Wasn't it rather pleasant this winter at Guillaumin's to find the landing and even the staircase, not to mention the studio, quite full of canvases? You can understand, therefore, that I have a certain ambition - it's not the number of canvases, but just that the very mass of them represents real labour, on your part as well as on mine. The wheatfields have been a reason for working, just like the orchards in bloom. And I only just have time to get ready for the next campaign, that of the vineyards.

And between the two I'd like to do some more marines.

The orchards meant pink and white; the wheatfields, yellow; and the marines, blue. Perhaps now I shall begin to look around a bit for greens. There's the autumn, and that will give the whole scale of the lyre.

I am very curious to know what Gauguin will do. The great thing is not to discourage him, but I think all the same that his whole plan is nothing but a freak.

You do know what I want to repeat once again, that my personal wishes are subordinate to the interests of others, and I still think that someone else might profit from the money that I spend alone. Either Vignon, or Gauguin, or

Bernard, or someone else.

And that I am ready for some such combination, even if it means leaving here.

Two people who have some sort of understanding, or even three, do not spend much more than one.

Not even on paint.

So then, without counting the extra work done, you would have the satisfaction of keeping two or three going instead of one.

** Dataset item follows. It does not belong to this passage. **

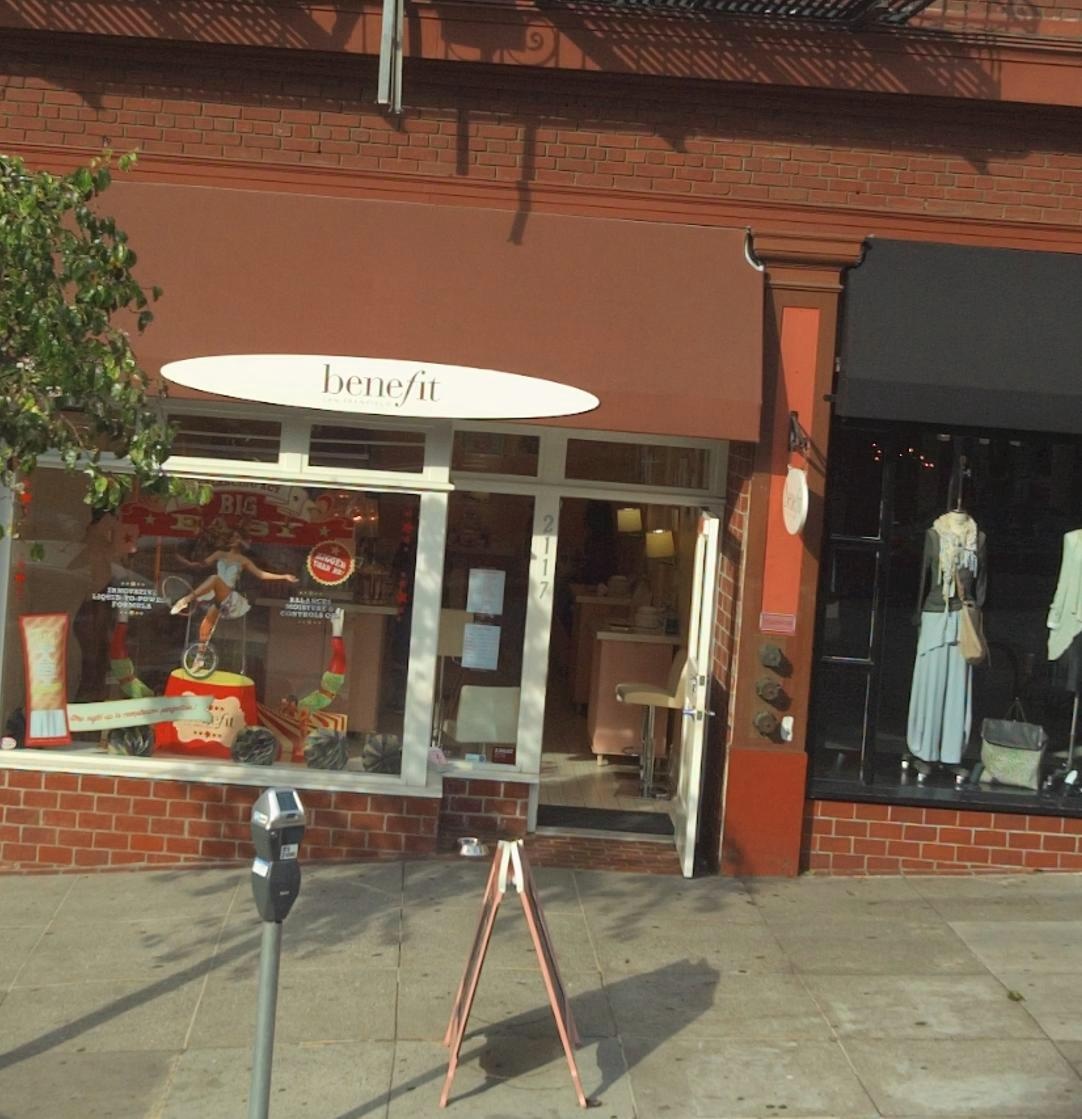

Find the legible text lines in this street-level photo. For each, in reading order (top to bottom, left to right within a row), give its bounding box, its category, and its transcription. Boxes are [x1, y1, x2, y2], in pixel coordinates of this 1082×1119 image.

[318, 358, 444, 411] BusinessName: benefit
[167, 509, 307, 541] None: EASY
[216, 490, 260, 519] None: BIG
[533, 512, 558, 603] StreetNumber: 2117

This sooner or later. And provided that I am as strong as the others, believe me there wouldn't be much chance of disappointment, seeing that if they had difficulties with their work, I should have been through those difficulties myself, and I'd know what it was all about. So that one would have a perfect right, it might even be one's duty, to urge them to work.

And that is what must be done.

If I am alone - I can't help it, but honestly I have less need of company than of furiously hard work, and that is why I am boldly ordering canvas and paints. It's the only time I feel I am alive, when I am drudging away at my work.

If I had company, I should feel it less of a necessity; or rather I'd work at more complicated things.

But alone, I only count on the exaltation that comes to me at certain moments, and then I let myself run on extravagances.

So the canvases that I bought here not so long ago are almost all used up, When I send you the rolled-up canvases, perhaps you could take a goodish lot of stuff that isn't very important off the stretchers, so that, by the end of the year, we may be able to show, say, 50 pieces to Pissarro and the others.

And the rest - I mean the studies - will be a stock for reference, and when they are properly dry, they can be kept in a portfolio or cupboard, without their taking up too much space.

A handshake for you and the comrades, if you see any of them.

Ever yours, Vincent


At this time, Vincent was 35 year old
Source:
Vincent van Gogh. Letter to Theo van Gogh. Written c. 7 July 1888 in Arles. Translated by Mrs. Johanna van Gogh-Bonger, edited by Robert Harrison, number 504.